Exercise A:
Answer these questions from the article on the Tiller shooting, one line each:
(i) In what year was Tiller's clinic bombed?
(ii) Who is the president of NARAL Pro-Choice America?
(iii) At which church was Tiller shot?
Exercise B: List every security measure that the final paragraph of the article on the Tiller shooting says protected Tiller or his clinic.
Exercise C: Please reproduce the article on the Tiller shooting from "Another usher came" up to and including "allowed to attend.".

START Supplied passage

Tiller is the fourth abortion provider to be killed since 1993, and the first since Barnett A. Slepian was fatally shot outside Buffalo in 1998.
Tiller's family members said through their attorney: "Today we mourn the loss of our husband, father and grandfather. Today's event is an unspeakable tragedy for all of us and for George's friends and patients. This is particularly heart wrenching because George was shot down in his house of worship, a place of peace."
The statement also said "George dedicated his life to providing women with high-quality health care despite frequent threats and violence."
Attorney General Eric H. Holder Jr. said last night that he had ordered the U.S. Marshals Service "to offer protection to other appropriate people and facilities around the nation." He added: "As a precautionary measure, we will also take appropriate steps to help prevent any related acts of violence from occurring."
Activists on both sides of the issue denounced the attack.
"Dr. Tiller's murder will send a chill down the spines of the brave and courageous providers and other professionals who are part of reproductive-health centers that serve women across this country," said Nancy Keenan, president of NARAL Pro-Choice America, who pledged support for "providing these essential services."
Operation Rescue President Troy Newman, whose group is based in Wichita and whose Web site carries a "Tiller Watch" feature, said he was "shocked" by the killing.
"Operation Rescue has worked for years through peaceful, legal means, and through the proper channels to see him brought to justice," Newman said in a statement. "We denounce vigilantism and the cowardly act that took place this morning."
But Randall Terry, founder of Operation Rescue, called Tiller "a mass murderer" and added: "We grieve for him that he did not have time to properly prepare his soul to face God."
A posting from May 2007 on Operation Rescue's Web site, from a person identifying himself as "Scott Roeder," sought volunteers to "attend Tillers church (inside, not just outside)" to "ask questions of the Pastor, Deacons, Elders and members. . . . Doesn't seem like it would hurt anything but bring more attention to Tiller."
Tiller was shot just after 10 a.m. services began at Reformation Lutheran Church, where he was handing out bulletins in the church lobby.
Adam Watkins, 20, told the Associated Press that he was sitting in the middle of the congregation when he heard a small pop at the start of the service.
"We just thought a child had come in with a balloon and it had popped, had gone up and hit the ceiling and popped," Watkins said.
Another usher came in and told the congregation to remain seated, then escorted Tiller's wife, Jeanne, out. "When she got to the back doors, we heard her scream, and so we knew something bad had happened," Watkins said.
The church held a special memorial service for Tiller on Sunday evening. Reporters were not allowed to attend.
Tiller's clinic was bombed in 1985, then rebuilt and fortified with bulletproof glass. A private security firm protected it, and Tiller at times wore a bulletproof vest, drove an armored car and was accompanied by a bodyguard.

END Supplied passage
START Entries provided

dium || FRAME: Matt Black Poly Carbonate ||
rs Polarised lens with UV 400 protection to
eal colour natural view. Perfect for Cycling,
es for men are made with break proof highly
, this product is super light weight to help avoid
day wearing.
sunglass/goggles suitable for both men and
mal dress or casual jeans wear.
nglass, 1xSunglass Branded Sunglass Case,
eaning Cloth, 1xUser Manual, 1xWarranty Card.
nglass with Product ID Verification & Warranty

END Entries provided
START Entries provided

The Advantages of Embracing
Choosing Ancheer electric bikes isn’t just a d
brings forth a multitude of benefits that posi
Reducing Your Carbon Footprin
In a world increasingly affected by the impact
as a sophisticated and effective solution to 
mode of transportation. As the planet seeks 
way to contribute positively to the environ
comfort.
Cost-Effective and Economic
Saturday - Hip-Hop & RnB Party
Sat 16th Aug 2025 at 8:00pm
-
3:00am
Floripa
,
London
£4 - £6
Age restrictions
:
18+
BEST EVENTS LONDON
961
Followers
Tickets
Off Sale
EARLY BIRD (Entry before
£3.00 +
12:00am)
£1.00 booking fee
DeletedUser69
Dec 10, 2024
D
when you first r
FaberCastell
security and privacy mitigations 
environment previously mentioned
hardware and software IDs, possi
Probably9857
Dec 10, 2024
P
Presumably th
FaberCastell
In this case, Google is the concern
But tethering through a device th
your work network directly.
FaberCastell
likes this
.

END Entries provided
START Entries provided

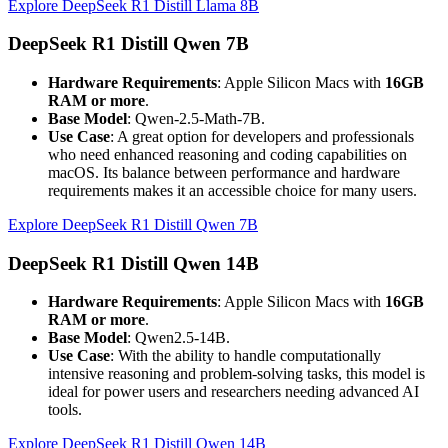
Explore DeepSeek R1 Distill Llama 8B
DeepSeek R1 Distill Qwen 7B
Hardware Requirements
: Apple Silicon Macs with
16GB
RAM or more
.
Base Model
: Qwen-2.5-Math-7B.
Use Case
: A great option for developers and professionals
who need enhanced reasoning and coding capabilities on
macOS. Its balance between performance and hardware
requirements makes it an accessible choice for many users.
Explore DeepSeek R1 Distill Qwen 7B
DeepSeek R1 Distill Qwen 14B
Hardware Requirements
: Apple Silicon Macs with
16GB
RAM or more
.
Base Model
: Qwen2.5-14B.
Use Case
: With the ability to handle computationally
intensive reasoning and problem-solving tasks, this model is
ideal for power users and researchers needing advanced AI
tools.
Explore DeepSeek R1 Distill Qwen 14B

END Entries provided

Exercise answer A:
(i) 1985
(ii) Nancy Keenan
(iii) Reformation Lutheran Church

Exercise answer B:
bulletproof glass
a private security firm
a bulletproof vest
an armored car
a bodyguard

Exercise answer C:
Another usher came in and told the congregation to remain seated, then escorted Tiller's wife, Jeanne, out. "When she got to the back doors, we heard her scream, and so we knew something bad had happened," Watkins said.
The church held a special memorial service for Tiller on Sunday evening. Reporters were not allowed to attend.